The fate of the hundreds of thousands of Chinese who are brought face to face with death by this terrible famine has come to be a problem too vast for this effete government to grapple with. One may well stand appalled at the proportions which the famine has assumed. It is estimated—and apparently with a fair degree of reliability—that there are 90,000 refugees at Tientsin now, and still they come. There is a large supply of grain both here and at Taku, but I hear doubts are expressed as to there being a sufficient quantity to meet the demand. Much of this grain, too, is in the hands of speculators, and if used for the poor must be bought at a high price.
Ten or twelve soup-kitchens and cake-shops, where millet gruel or steamed corn-bread is served, have been opened in and around Tientsin. A new soup-kitchen, just finished on the 22d instant, ready for its inmates to enter the next day, took fire and burned up early the next morning. All the buildings of the temple in connection with which the mat-sheds were erected were destroyed. This was in the city. Most of the soup-kitchens are a few li distant from the city.
It is reported that at each of these conventicles there were from 70 to 80 deaths on one cold night a few days since—the daily rate being near 30 at each. The quantity of food is reduced to the minimum; they are huddled together in mat-sheds as thick as they can lie on the ground, and it is impossible for it to be otherwise than that multitudes should perish.
The famine, or something else, seems to be having an influence on the troops in the employ of the viceroy. It is said that each liang-tsz, or company of 500, is now being reduced at a monthly rate of ten men—all of whom are being sent to their homes in the south.
A letter has just been received from Rev. T. Richard, who is now in Tai Yuenfoo, Shansi, in which he speaks of the famine as being “far more extensive,” and the suffering much greater, than in Shantung last year. “I wonder,” he says, “if any good people will once more pity their fellows, for the suffering I hear of on all hands is past description.” Extracts from various proclamations are also given. One very forcibly shows the present condition of this year by an allusion to each of the preceding four years.

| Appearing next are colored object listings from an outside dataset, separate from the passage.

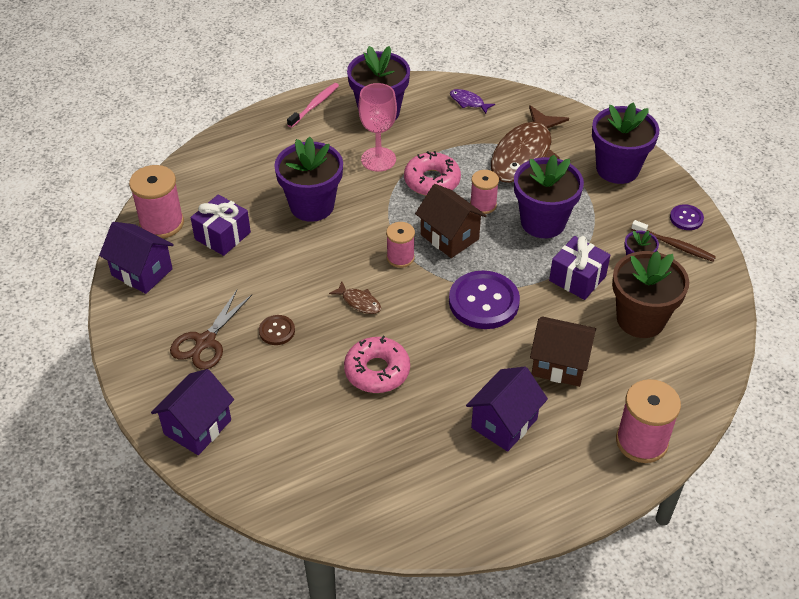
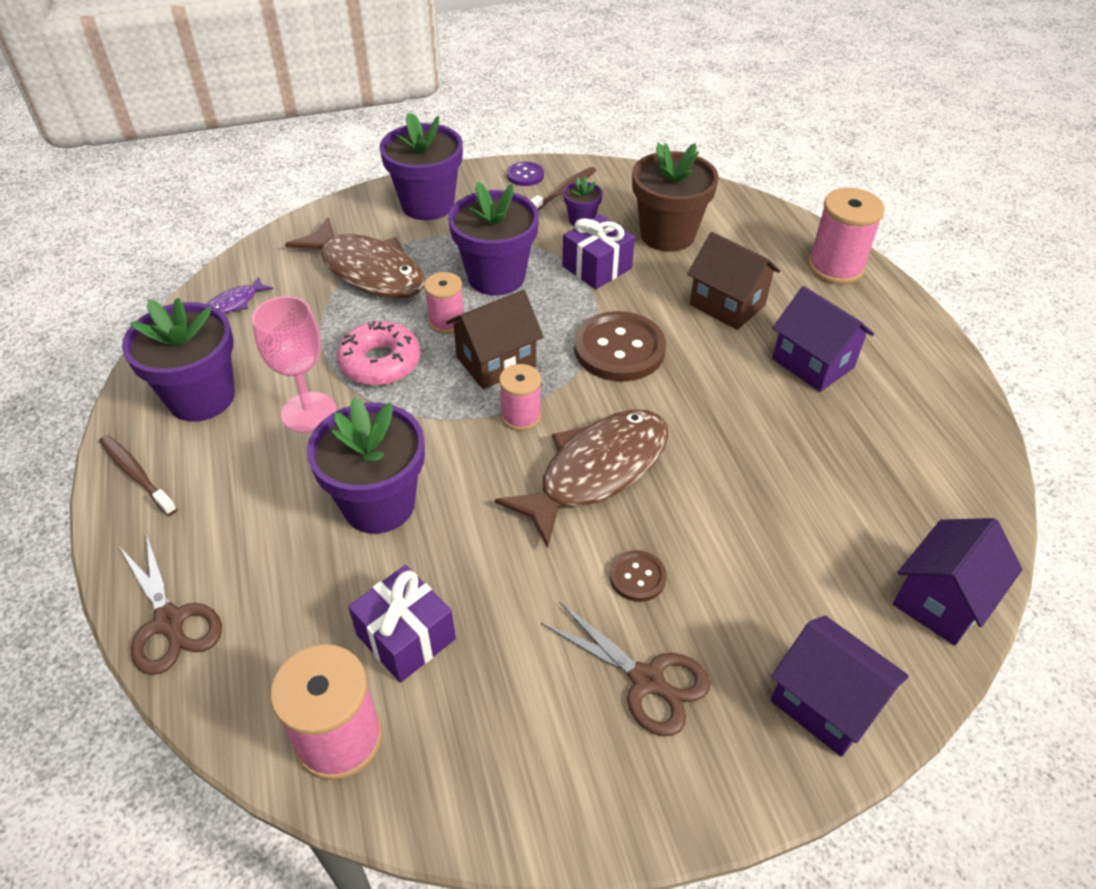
camera: 80 degrees left, 0 degrees up
(142, 272) = (460, 780): purple house -> purple house (941, 600)
(221, 146) = (169, 622): none -> brown scissors
(314, 105) = (136, 475): pink toothbrush -> brown toothbrush
(359, 302) = (596, 471): brown fish -> brown fish, size x2.40
(377, 371) = (725, 468): pink donut -> none
(484, 302) = (619, 349): purple button -> brown button
(559, 364) = (727, 305): brown house -> brown house turned 75 degrees counterclockwise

The ascending gradation of which may be feebly represented thus—want, hunger, dearth, emptiness, fullness of distress. Another states that 230,000 tls. of silver and 130,000 tan of grain have been contributed by different persons, but that this will fall very far short of carrying the people of 78 chow and hsien districts through to the time of wheat harvest.
Another rumor is afloat, that heavy demands have again been made on the banks and pawn-shops of Tientsin in aid of the sufferers, an intimation being made that in contributing consists their happiness. I do not vouch for it.
It is very cold. Much snow has fallen far to the south. We are having dark, disagreeable days, but no snow.